Data:

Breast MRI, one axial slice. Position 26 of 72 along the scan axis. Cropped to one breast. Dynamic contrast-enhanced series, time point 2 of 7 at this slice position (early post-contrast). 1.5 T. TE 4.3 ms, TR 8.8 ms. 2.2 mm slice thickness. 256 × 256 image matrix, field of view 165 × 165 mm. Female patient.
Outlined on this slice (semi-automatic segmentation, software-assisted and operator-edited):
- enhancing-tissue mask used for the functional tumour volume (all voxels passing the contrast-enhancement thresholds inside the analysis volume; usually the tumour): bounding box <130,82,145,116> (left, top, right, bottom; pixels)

What you need to do: For every line in the data above that has the string "contrast", return that line.

The completed task:
Breast MRI, one axial slice. Position 26 of 72 along the scan axis. Cropped to one breast. Dynamic contrast-enhanced series, time point 2 of 7 at this slice position (early post-contrast). 1.5 T. TE 4.3 ms, TR 8.8 ms. 2.2 mm slice thickness. 256 × 256 image matrix, field of view 165 × 165 mm. Female patient.
- enhancing-tissue mask used for the functional tumour volume (all voxels passing the contrast-enhancement thresholds inside the analysis volume; usually the tumour): bounding box <130,82,145,116> (left, top, right, bottom; pixels)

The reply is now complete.